Co-authored-by: Claude <claude@anthropic.com>

* ci: add codecov.yml to exclude generated code and enable PR comments (#35748)

* ci: add codecov.yml to exclude generated code and enable PR comments

Add Codecov configuration to improve coverage signal quality:

- Exclude generated code from coverage denominator:
  - store/retrylayer (~10k stmts, auto-generated retry wrappers)
  - store/timerlayer (~14k lines, auto-generated timing wrappers)
  - *_serial_gen.go (serialization codegen)
  - **/mocks (mockery-generated mocks)
- Exclude test infrastructure:
  - store/storetest (~63k lines, test helpers not production code)
  - plugin/plugintest (plugin test helpers)
- Exclude thin wrappers:
  - model/client4.go (~4k stmts, HTTP client methods tested via integration)
- Enable PR comments with condensed layout
- Set project threshold at 0.5% drop tolerance
- Set patch target at 60% for new/changed lines

This rebases the effective coverage metric from ~33.8% to ~43% by
removing ~50k non-production statements from the denominator, giving
a more accurate picture of actual test coverage.

Co-authored-by: Claude <claude@anthropic.com>

* Update codecov.yml

---------

Co-authored-by: Claude <claude@anthropic.com>
Co-authored-by: Jesse Hallam <jesse.hallam@gmail.com>

* fix: bump upload-artifact to v7 and add client4.go to codecov ignore

- Align upload-artifact pin with the rest of the workflow (v4 → v7)
- Add model/client4.go to codecov.yml ignore list as documented in PR description

Co-authored-by: Claude <claude@anthropic.com>

* fix(ci): address Jesse review feedback on coverage sharding

- Remove client4.go from codecov ignore list (coverage is meaningful)
- Remove historical comment block above test-coverage job
- Set fullyparallel back to true (safe per-shard since each runs
  different packages; parallel test fixes tracked in #35751)
- Replace merge-coverage job with per-shard Codecov uploads using
  flags parameter; configure after_n_builds: 4 so Codecov waits for
  all shards before reporting status
- Add clarifying comment in run-shard-tests.sh explaining intra-shard
  coverage merge (multiple gotestsum runs) vs cross-shard merge
  (handled natively by Codecov)
- Simplify codecov.yml: remove verbose comments, use informational
  status checks, streamlined ignore list

Co-authored-by: Claude <claude@anthropic.com>

* fix(ci): set fullyparallel back to false for coverage shards

Coverage shards 1-3 failed with hundreds of test failures because
fullyparallel: true causes panics and races in tests that use
t.Setenv, os.Setenv, and os.Chdir without parallel-safe alternatives.

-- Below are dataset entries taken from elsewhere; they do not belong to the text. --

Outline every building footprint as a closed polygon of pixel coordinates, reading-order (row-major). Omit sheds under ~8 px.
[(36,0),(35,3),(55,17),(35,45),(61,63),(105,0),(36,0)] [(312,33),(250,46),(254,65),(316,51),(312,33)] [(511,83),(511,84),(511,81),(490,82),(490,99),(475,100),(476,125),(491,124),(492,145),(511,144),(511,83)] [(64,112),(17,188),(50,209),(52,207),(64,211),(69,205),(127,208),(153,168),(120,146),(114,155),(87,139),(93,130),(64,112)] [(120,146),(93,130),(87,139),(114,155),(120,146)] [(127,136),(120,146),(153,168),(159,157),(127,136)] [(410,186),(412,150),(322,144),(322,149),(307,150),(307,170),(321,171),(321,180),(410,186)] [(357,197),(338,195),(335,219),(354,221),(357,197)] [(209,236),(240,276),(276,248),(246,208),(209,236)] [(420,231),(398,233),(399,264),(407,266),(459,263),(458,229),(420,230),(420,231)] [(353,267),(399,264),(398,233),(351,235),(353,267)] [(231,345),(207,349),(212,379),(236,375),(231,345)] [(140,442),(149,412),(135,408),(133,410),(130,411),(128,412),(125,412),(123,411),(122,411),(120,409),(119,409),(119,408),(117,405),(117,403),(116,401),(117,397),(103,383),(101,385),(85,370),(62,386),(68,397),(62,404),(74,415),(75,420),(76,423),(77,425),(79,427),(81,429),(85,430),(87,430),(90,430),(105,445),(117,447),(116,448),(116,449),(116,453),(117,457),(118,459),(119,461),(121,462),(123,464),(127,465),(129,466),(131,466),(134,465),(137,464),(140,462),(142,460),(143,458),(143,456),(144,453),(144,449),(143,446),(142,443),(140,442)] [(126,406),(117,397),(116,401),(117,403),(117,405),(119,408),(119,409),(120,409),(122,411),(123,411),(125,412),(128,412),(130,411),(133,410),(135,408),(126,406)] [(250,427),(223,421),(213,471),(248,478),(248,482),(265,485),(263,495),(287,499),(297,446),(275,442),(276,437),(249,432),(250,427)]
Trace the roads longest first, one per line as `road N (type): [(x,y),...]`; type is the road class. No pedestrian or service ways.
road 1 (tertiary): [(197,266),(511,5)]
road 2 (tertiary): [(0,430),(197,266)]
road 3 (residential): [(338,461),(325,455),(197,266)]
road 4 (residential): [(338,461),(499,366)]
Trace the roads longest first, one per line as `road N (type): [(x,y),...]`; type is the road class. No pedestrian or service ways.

The parallel-safety fixes are tracked in a separate PR chain:
- #35746: t.Setenv → test hooks
- #35749: os.Setenv → parallel-safe alternatives
- #35750: os.Chdir → t.Chdir
- #35751: flip fullyparallel: true (final step)

Once that chain merges, fullyparallel can be enabled for coverage too.

Co-authored-by: Claude <claude@anthropic.com>

* fix(ci): split fullyparallel and allow-failure into separate inputs

Previously fullyparallel controlled both parallel test execution AND
continue-on-error, meaning disabling parallelism also made coverage
failures blocking. Split into two independent inputs:

- fullyparallel: controls ENABLE_FULLY_PARALLEL_TESTS (test execution)
- allow-failure: controls continue-on-error (advisory vs blocking)

Coverage shards now run with fullyparallel: true (Claudio's original
approach) and allow-failure: true (failures don't block PRs until
parallel-safety fixes land in #35746#35751).

Co-authored-by: Claude <claude@anthropic.com>

* ci: use per-flag after_n_builds for server and webapp coverage

Replace the global after_n_builds: 2 with per-flag values:
- server: after_n_builds: 4 (one per shard)
- webapp: after_n_builds: 1 (single merged upload)

Tag the webapp Codecov upload with flags: webapp so each flag
independently waits for its expected upload count. This prevents
Codecov from firing notifications with incomplete data when the
webapp upload arrives before all server shards complete.

Addresses review feedback from @esarafianou.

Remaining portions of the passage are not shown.